Technical experts from the Los Angeles County Sheriff’s Department testified in an earlier hearing that data extracted from the computers in Grossman’s Mercedes-Benz showed that its top speed was 81 miles per hour as it approached the crosswalk, and was still 73 miles per hour at the moment of impact.
Buzbee provided reporters with city documents Tuesday showing the pedestrian crossing was described as a “blind turn” by the city engineer, along with emailed complaints from citizens.
If “someone is killed, I hope the family will know it has been repeatedly reported and sue the city for negligence,” one of the emails said. Buzbee noted that the Iskander brothers’ parents have sued the town of Westlake Village along with Grossman over her death.
In September, LA County Superior Court Judge Joseph Brandolino denied a motion to dismiss the murder charges against Grossman, noting that there was probable ground for finding that she had acted with implied malice by speeding was when Mark (11) and Jacob (8) drove together with their mother and younger brother crossing the street.
Brandolino confirmed the murder allegations and said it was clear that not only did Grossman drive at 73 miles per hour after consuming alcohol at the crosswalk, but he was familiar with the area and knew there were often pedestrians. A lawmaker testified that months before the fatal accident, Grossman had received a speeding ticket on a nearby ravine road.
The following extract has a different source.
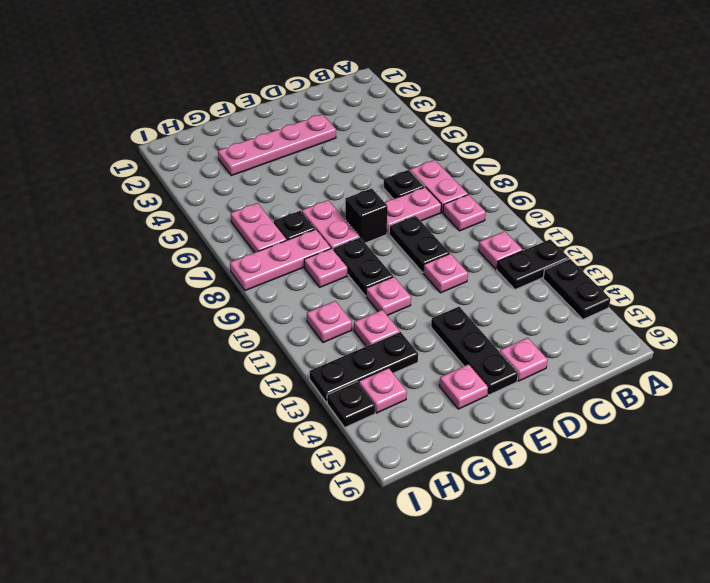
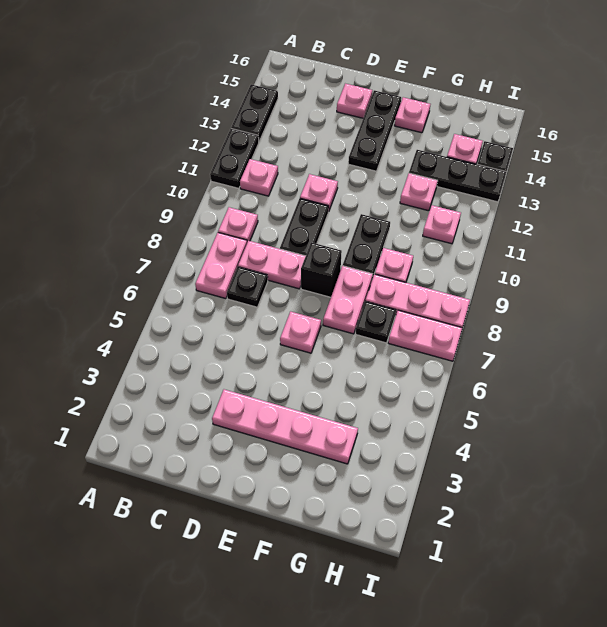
black 1x2 plate [497,239,569,290] -> black 1x2 plate turned to [210,129,259,188]
pink 1x1 plate [366,277,411,315] -> pink 1x1 plate moved to [280,311,321,353]
pink 1x2 plate [231,203,287,253] -> pink 1x2 plate turned to [388,310,462,361]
The crosswalk was clearly marked, Brandolino noted, and Grossman followed close behind an SUV driven by her boyfriend, former Dodgers player Scott Erickson.
But Brandolino contradicted Judge Shellie Samuels, who was overseeing the preliminary hearing, on one point in that ruling. “I don’t think the evidence shows that she saw the children,” he said.
Prosecutors said evidence showed Grossman “fell down” on the suburban street behind Erickson’s SUV after drinking with him, adding that Grossman’s blood alcohol level was about 0.08%, the legal limit for intoxication in California. She will not be charged with DUI.
Grossman also faces two counts of reckless vehicle homicide and one count of hit and run resulting in death. LA County Sheriff’s Deputy testified in a preliminary hearing that Grossman did not return to the scene and did not provide assistance after the crash.
Nancy Iskander, Mark and Jacob’s mother, has repeatedly complained about delays in court proceedings and said they represent more than two years of her family’s suffering.
Grossman founded with her husband Dr. Peter Grossman, whose family founded the prestigious medical institution, the Grossman Burn Foundation.
If convicted, she faces 34 years to life imprisonment. She has pleaded not guilty and is out on $2 million bail.